9月も半ばを過ぎ、昼間は暑いけれど、夜風には秋の気配が漂い始めた。
皆さんは、夏の間に心ときめく出来事はあっただろうか。
この、夏に起こるアバンチュールや短い恋愛を、世間では「ひと夏の恋」とか「ひと夏の経験」と呼ぶ。一夜限りの恋なんて四季を問わずあるものなのだが、夏に起こるとなんだか特別な感じがする。だからこんな呼び方をするのだろうか。
そもそも「ひと夏」とはどういう意味だろう。ただの「夏」とは違うことはなんとなくわかるが、具体的にどこが違うというのは答えられない。そんなわけで「ひと夏」について色々と調べてみることにした。


「ひと夏」の言葉を探る
『日本国語大辞典』で「ひと夏」の項目を引いてみると「夏3カ月の間、夏いっぱい」「過ぎ去ったある年の夏」という2つの意味があった。
「ひと夏」という言葉を最初に使った人物ははっきりしていないが、室町時代の古辞書『いろは字』に「一夏(ヒトナツ)」という言葉が残されており、かなり昔から存在していたようだ。また、春夏秋冬のなかで「ひと冬」という言葉はあっても「ひと春」「ひと秋」とは言わない。どうしてだろうか。

###

◆ 作業課題 1: 「ひと夏」についての文章にある次の一文を英語に訳してもらえますか：また、春夏秋冬のなかで「ひと冬」という言葉はあっても「ひと春」「ひと秋」とは言わない。
◆ 作業課題 2: 「ひと夏」についての文章を、最後の文に続けて書き進めてもらえますか。
ここから示す項目は、「ひと夏」についての文章とは別の出典から取られたものです。

ポーズのキーポイント付き画像
###

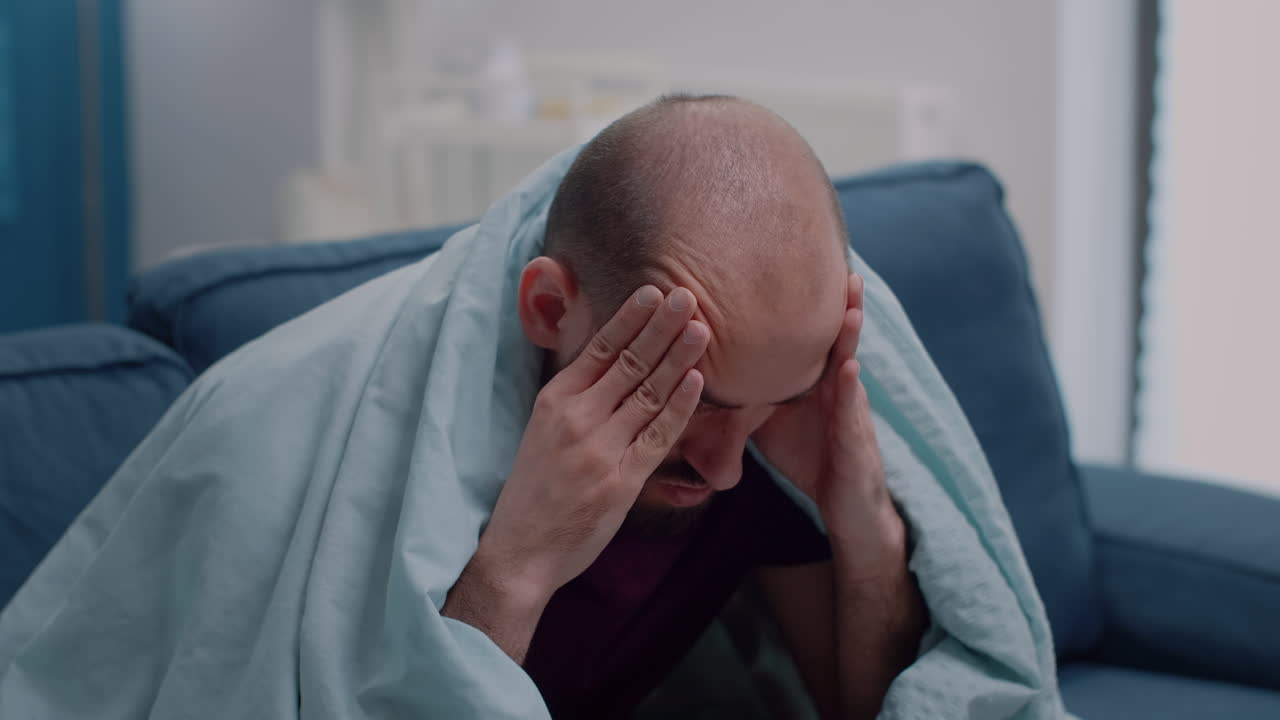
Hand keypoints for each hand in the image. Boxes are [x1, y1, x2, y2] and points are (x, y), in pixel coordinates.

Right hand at [476, 286, 708, 602]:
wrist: (519, 551)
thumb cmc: (534, 491)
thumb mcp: (543, 433)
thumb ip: (577, 400)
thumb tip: (613, 366)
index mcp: (554, 401)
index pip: (598, 348)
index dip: (629, 318)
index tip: (653, 291)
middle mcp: (577, 418)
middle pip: (628, 362)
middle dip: (661, 326)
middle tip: (687, 295)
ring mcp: (600, 449)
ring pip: (647, 392)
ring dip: (677, 358)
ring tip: (701, 329)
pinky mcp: (621, 481)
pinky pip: (657, 436)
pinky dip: (678, 407)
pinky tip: (697, 382)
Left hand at [752, 273, 894, 547]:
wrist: (844, 510)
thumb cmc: (809, 458)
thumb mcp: (772, 418)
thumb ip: (750, 391)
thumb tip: (705, 371)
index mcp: (818, 382)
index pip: (814, 335)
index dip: (813, 305)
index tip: (805, 267)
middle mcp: (837, 390)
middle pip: (839, 340)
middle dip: (844, 305)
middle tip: (848, 269)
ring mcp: (850, 413)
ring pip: (850, 366)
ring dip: (852, 336)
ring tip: (851, 306)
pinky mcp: (854, 443)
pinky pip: (850, 412)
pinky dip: (849, 387)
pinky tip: (848, 366)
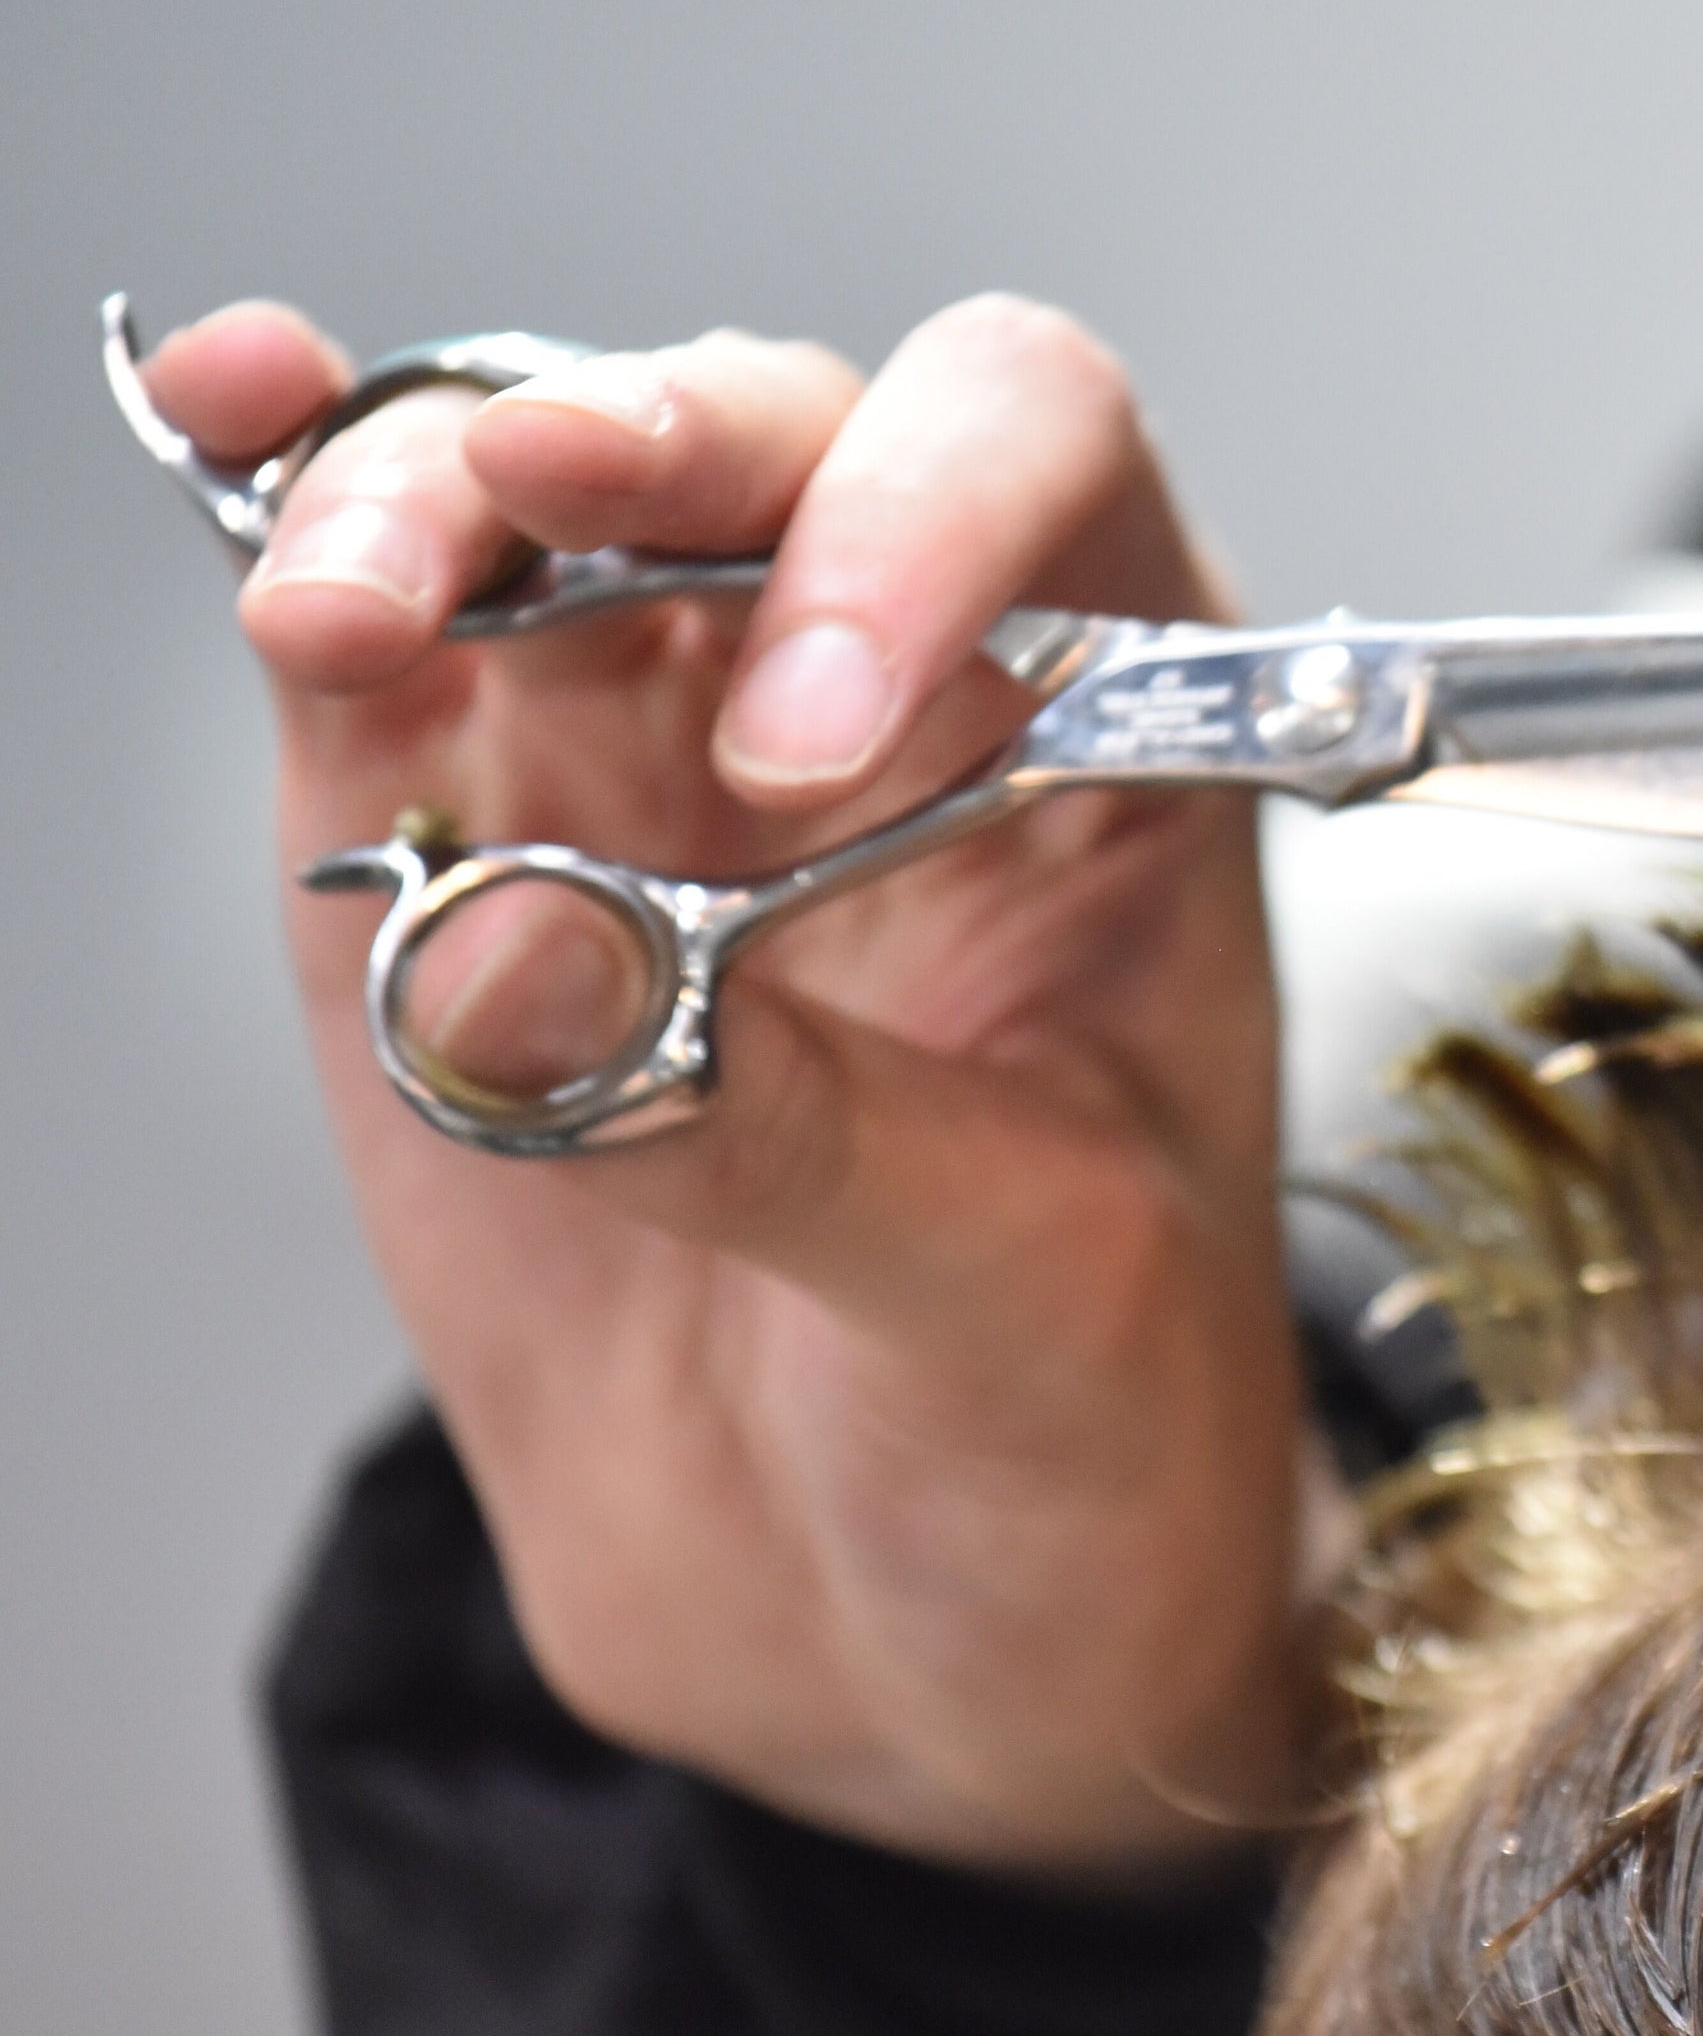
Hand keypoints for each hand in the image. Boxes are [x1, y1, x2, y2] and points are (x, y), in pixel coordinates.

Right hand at [148, 295, 1333, 1872]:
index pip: (1045, 467)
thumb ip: (790, 1128)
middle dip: (626, 446)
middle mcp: (898, 688)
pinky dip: (285, 523)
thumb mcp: (1018, 1298)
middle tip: (515, 516)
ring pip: (532, 509)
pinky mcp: (463, 849)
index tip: (809, 732)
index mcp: (1121, 735)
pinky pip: (379, 647)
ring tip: (335, 605)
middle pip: (759, 438)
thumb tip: (516, 957)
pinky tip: (226, 428)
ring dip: (419, 498)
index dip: (923, 517)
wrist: (927, 1627)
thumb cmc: (1079, 1437)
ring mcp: (661, 754)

###

◆ 回答 1: Also, among the four seasons, there is the word "hitofuyu" ("one winter"), but people do not say "hitoharu" ("one spring") or "hitoaki" ("one autumn").

◆ 回答 2:
この疑問について、日本語研究者である静岡大学人文科学部客員教授の平野雅彦さんに伺ってみたところ、大変興味深いお話を聞くことができた。
「日本は1年のうちに春夏秋冬と4つの季節があり、12カ月を4で割ると各季節を3カ月ずつでわけられます。
しかし『ひと夏の 体験』というときの『ひと』は、『三ヶ月の夏の体験』という意味ではなく、『(あっという間に)過ぎ去ってしまった夏の体験』という意味です。つまり、夏と冬は存在そのものが烈しく、あっという間に過ぎ去っていくものだということです」
たしかに、夏と冬は過ごしやすいとは言えず、暑さ寒さで命の危険にさらされることもあるだろう。照りつける太陽や降りしきる雪も、季節をより強い印象にする。そして目まぐるしく変わる気候に必死になって、季節感を楽しむ間もなく過ぎていく。
反対に春と秋は、厳しい季節を乗り越えて訪れた穏やかな気候のなか、ほっと一息つくような気持ちになる。あたたかな日差しや涼しい空気は、ゆったりとした時間の流れを感じさせる。
そこに「激しさ」は存在しない。だから「ひと春」「ひと秋」という言葉は存在しないのだ。
つまり、「ひと夏」は、短く激しい夏の体験を振り返った時に使われる言葉なのである。あっという間に過ぎ去った物事ほど、遠い昔のことのように思えるものだ。「ひと夏」という言葉の裏には、過去へと向かって早いスピード で動いて行く「時間の感覚」が潜んでいる。
余談であるが、春の語源は、未知なる力が「張る」、秋は、「飽きる」ほど農作物が実るということから来ているとのことだ。
なんだか駄洒落のようだが、本当の話だそうである。

人は昔から夏の出会いを楽しんでいた
さて、「ひと夏」の意味は無事に解明したが、これが恋やアバンチュールを暗示するものとして、広く用いられるようになったのはいつからなのだろうか。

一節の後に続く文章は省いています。